On 05/19/2017 12:06 PM, Hongmei Chen wrote:
> Dear mixed model users,
> 
> I have a question concerning using mixed models for repeated measures
> with missing values. I would like to test the effects of plant diversity
> (Div., continuous) on root growth rate (Y, continuous) over time (Time).
> However, time is not evenly spaced, thus I think it is better to use
> Time as a continuous term. In addition, the root growth rate - time
> relationship was not linear. Thus I used poly (Time, N) to account for
> the non-linear relationship.  Besides, the plots were randomly arranged
> in the 4 blocks, I would also like to account for the potential block
> effect.
> 
> I use lme from nlme for the data analyses.
> I first tested the polynomial order by increasing n from 2 to 3.
> However, AIC suggest that I should use 5 or 6. I am afraid I will over
> fit the data. thus I chose ploy(Time, 3).

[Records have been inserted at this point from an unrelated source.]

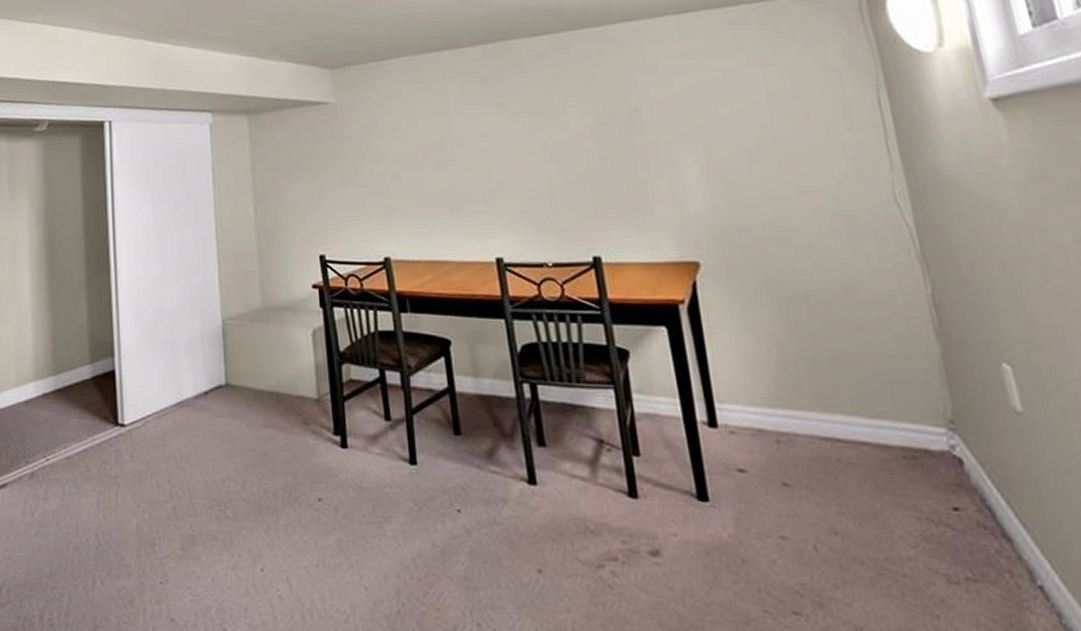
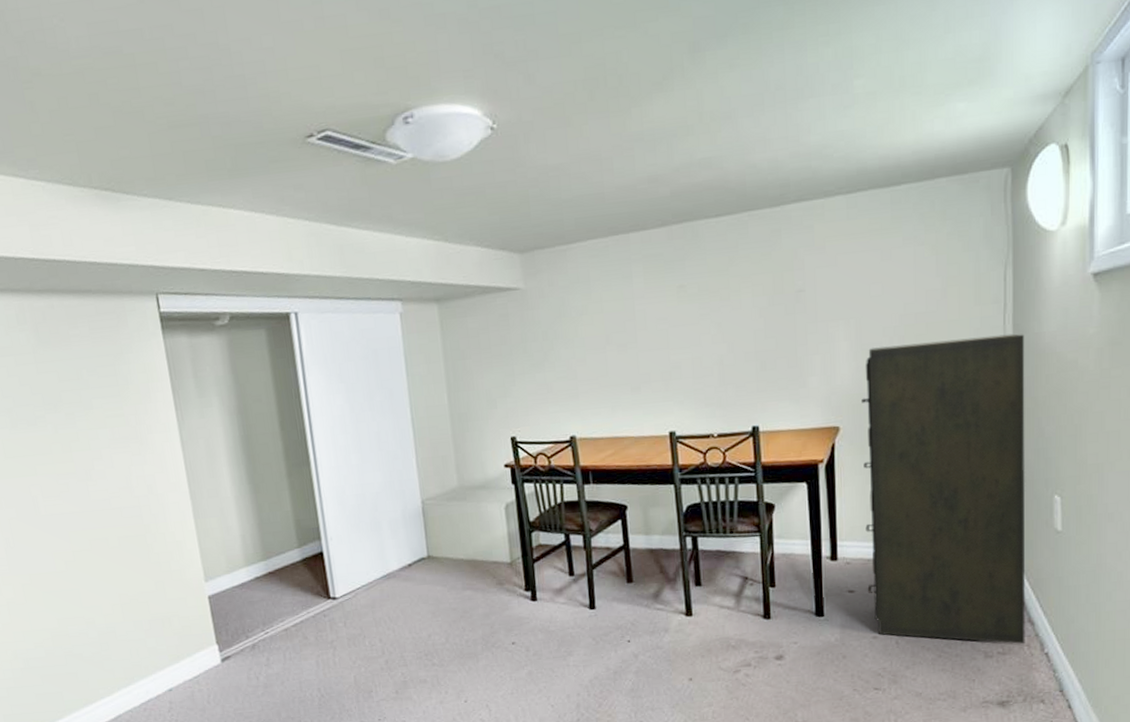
filing cabinet: none [721,163,1005,568] -> present [860,333,1026,644]

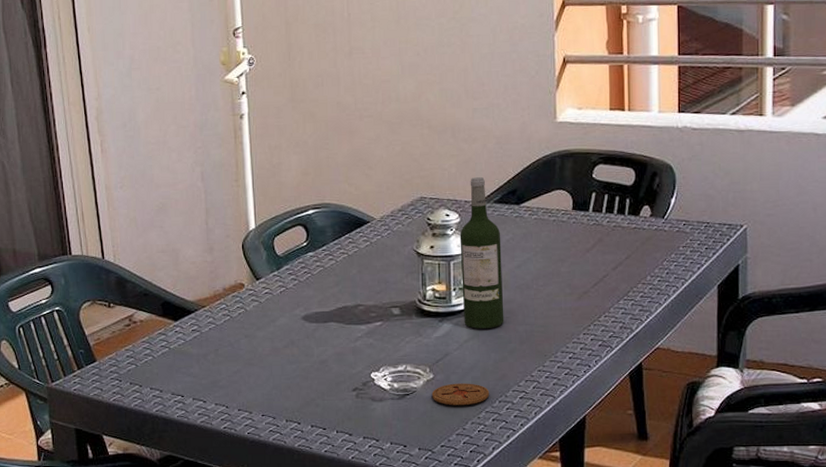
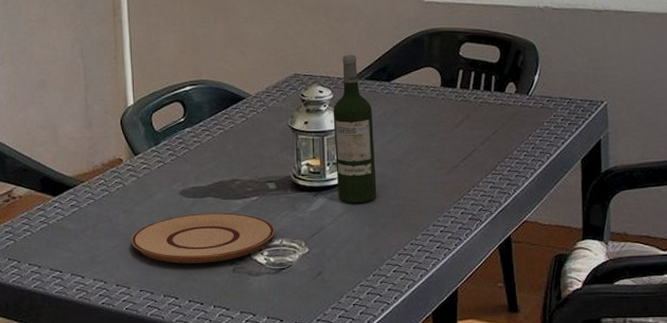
plate: none [253,338,399,389] -> present [131,212,275,264]
coaster: present [431,383,490,406] -> none [307,257,364,280]

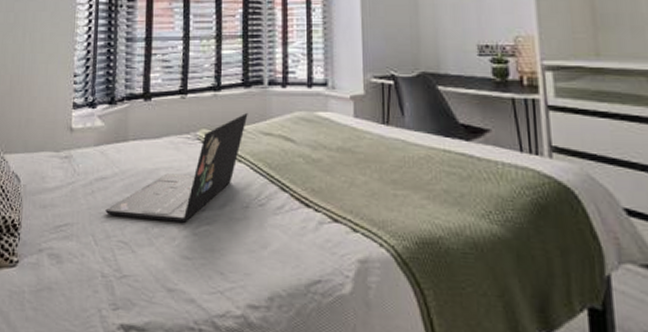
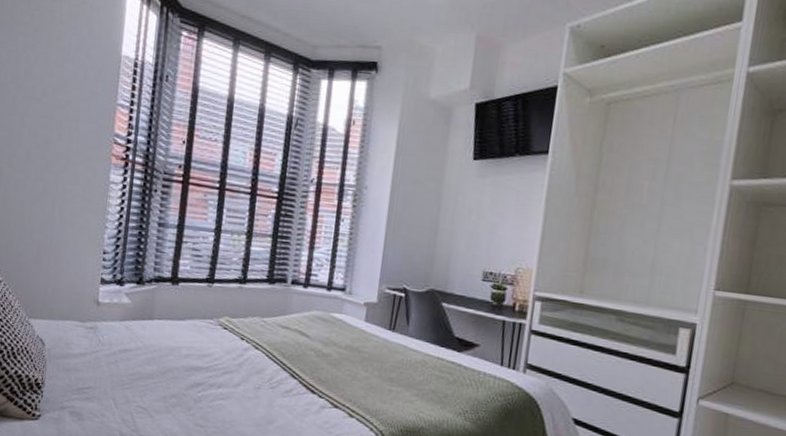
laptop: present [105,112,248,223] -> none [127,306,270,396]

> Mod1 <- lme (Y ~ Div * ploy(Time, 3), random = ~1|block/plot, method="ML")
> 
> Because of repeated measurement, I included e.g. correlation= corRatio
> (form=~Time, nugget=T) to account for the dependence. I tested different
> correlation structures and chose the one with lowest AIC.
> Mod2 <- lme (Y ~ Div * ploy(Time, 3), random = ~1|block/plot,
> method="REML", correlation=  corRatio (form=~Time, nugget=T))
> 
> After checking the residuals, I still could see some trend in time, and
> heterogeneity in residuals e.g. at different time. I further included
> "weights" argument in the model.
> Mod3 <- lme (Y ~ Div * ploy(Time, 3), random = ~1|block/plot,
> method="REML", correlation=  corRatio (form=~Time, nugget=T),
> weights=varIdent(form=~1|plot))
> 
> My questions are
> 1) Should I go for higher order in polynomial term? For example 4
> 2) For the random term, I used the simplest one. Would you consider
> other options e.g. random = ~ploy(Time, 3)|block/plot
> 3) Can I use time as a continuous term in fixed part but as a factor in
> the random part or in the weights argument  like:
> weights=varIdent(form=~1|as.factor(Time))
> 
> Because of the missing observation values, I could only used mixed
> models for my data. I have googled this is for quite a long time but
> could not find a good example or solution. Any suggestions are welcome.
> 
> Kind regards,
> Hongmei Chen
>